We were sent home with the baby and a billi-blanket (she had a little jaundice) on the 20th. Its this blue light Tron-looking thing you wrap around the baby. It has a colling fan and is extermely loud. I ended up staying up all night that first night holding her in the billi blanket. As I became more tired, some ITs crept in, and I kept shutting them down. When DH came to relieve me at 5am, I went to sleep, and woke up 30 min later in a full-blown panic attack. SO ...here I am again.

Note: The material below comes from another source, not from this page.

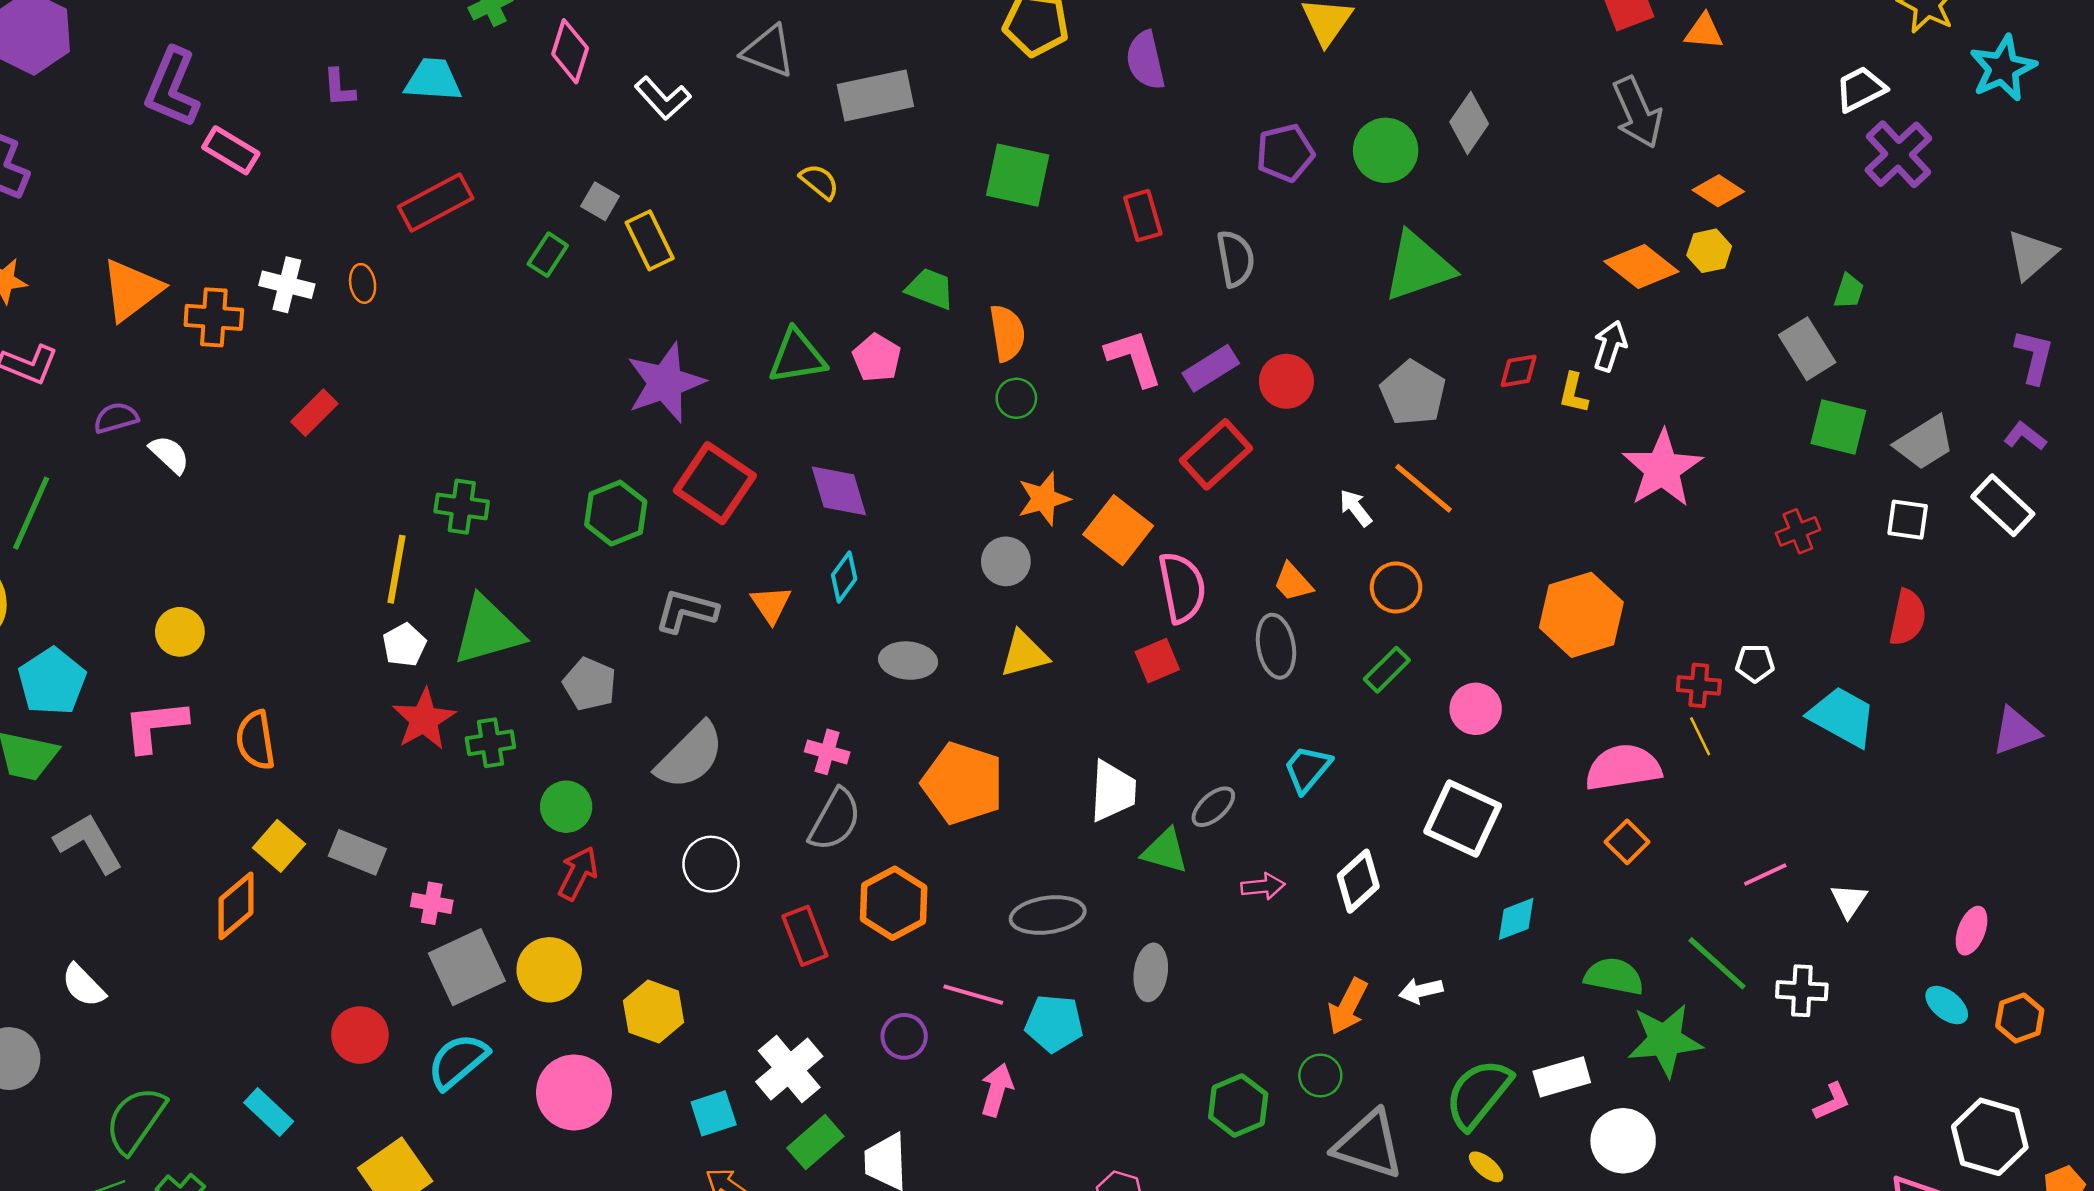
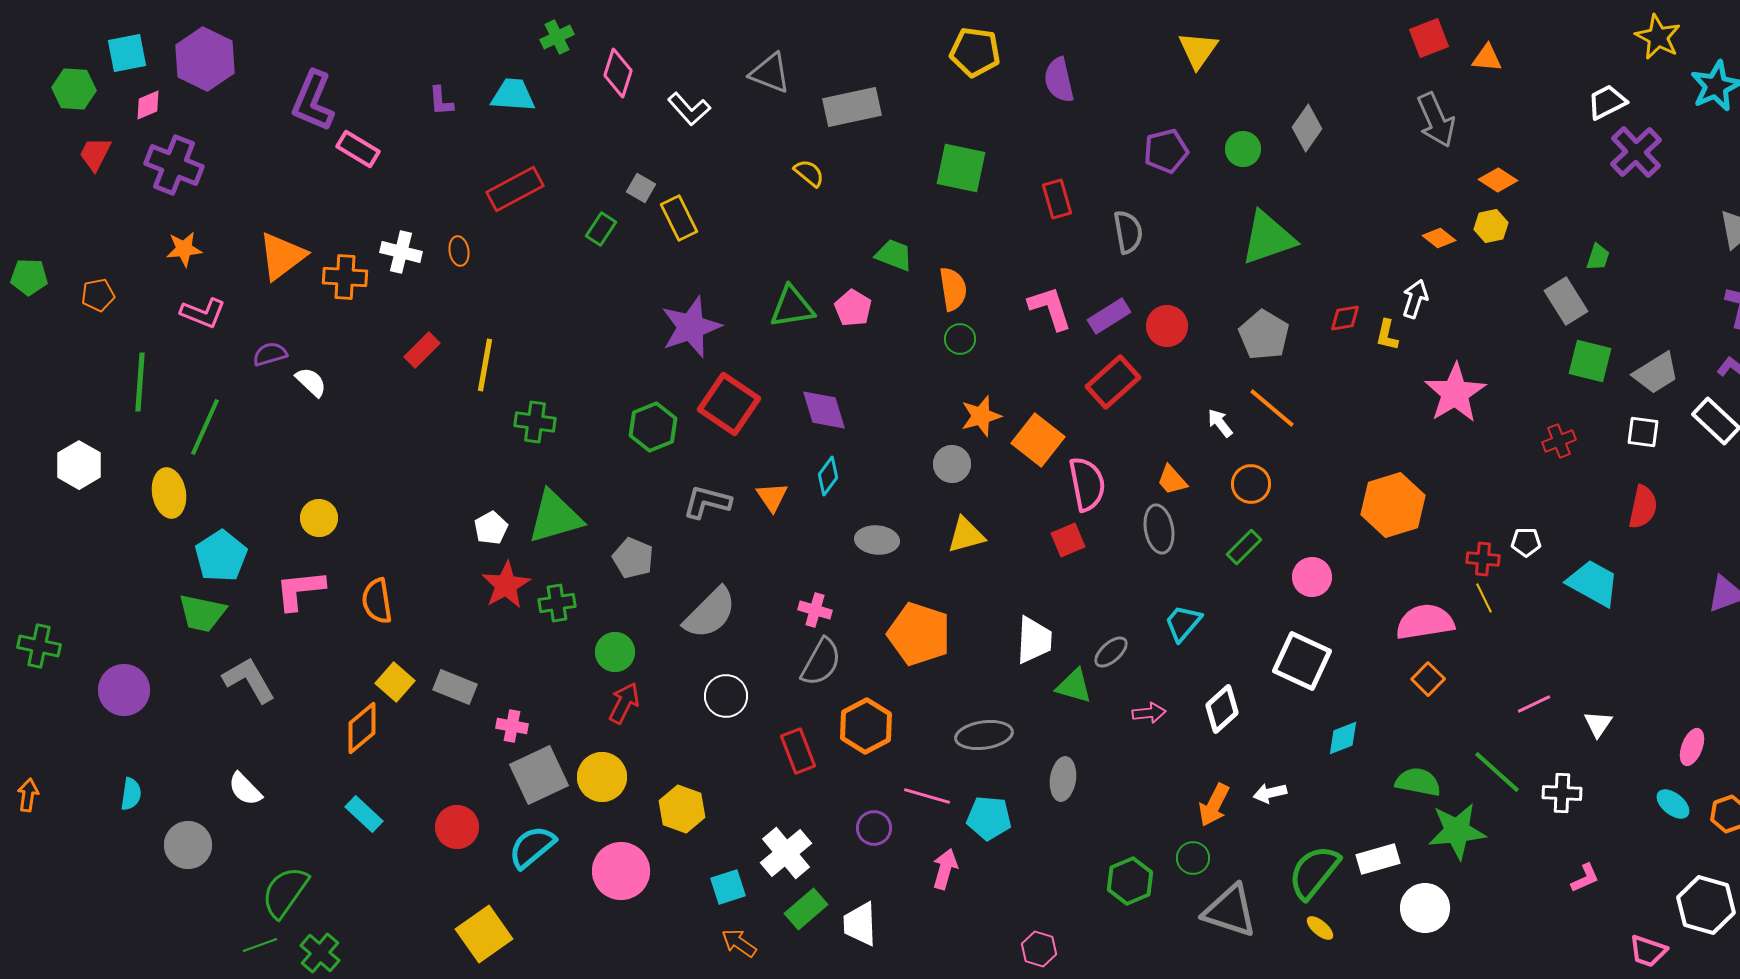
green circle: (1386, 150) -> (1243, 149), size x0.7
orange diamond: (1641, 266) -> (1439, 238), size x0.6
yellow line: (396, 569) -> (485, 365), moved
cyan rectangle: (269, 1112) -> (364, 814), moved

I have been in therapy all along and am still seeing the same therapist, back up to 1x week. I go to a ppd support group 1x weekly. My pdoc seems to think my meds are pretty set because I'm seeing him 1x month. I am taking remeron as my AD. I have to admit that it has worked better for me than either of the SSRIs I took, like I noticed a difference. I also take klonopin, more than before even. Some days I feel normal, even happy. Some days i feel anxious. I am even having some depression, which I didn't have so much before. I have a hard time looking too far into the future without feeling overwhelmed. I feel guilt for not being grateful enough for my family's health, my healthy baby. I feel bad that my husband is "dealing with this again". I think about loss a lot. I worry about losing loved ones. Heck, i mourn the fact that my big boy (now 6) is getting older every day, that I can't just stop the clock until I feel better. Part of me thinks a lot about having another baby because a) I'm getting older and b) pregnancy is the time I felt best. But then it seems for me there's the likelihood of PPD at the end of the rainbow. Another part of me says NEVER AGAIN. Just try to get better and enjoy the rest of your life.
So that's it for my intro post. I'll do another "today" post.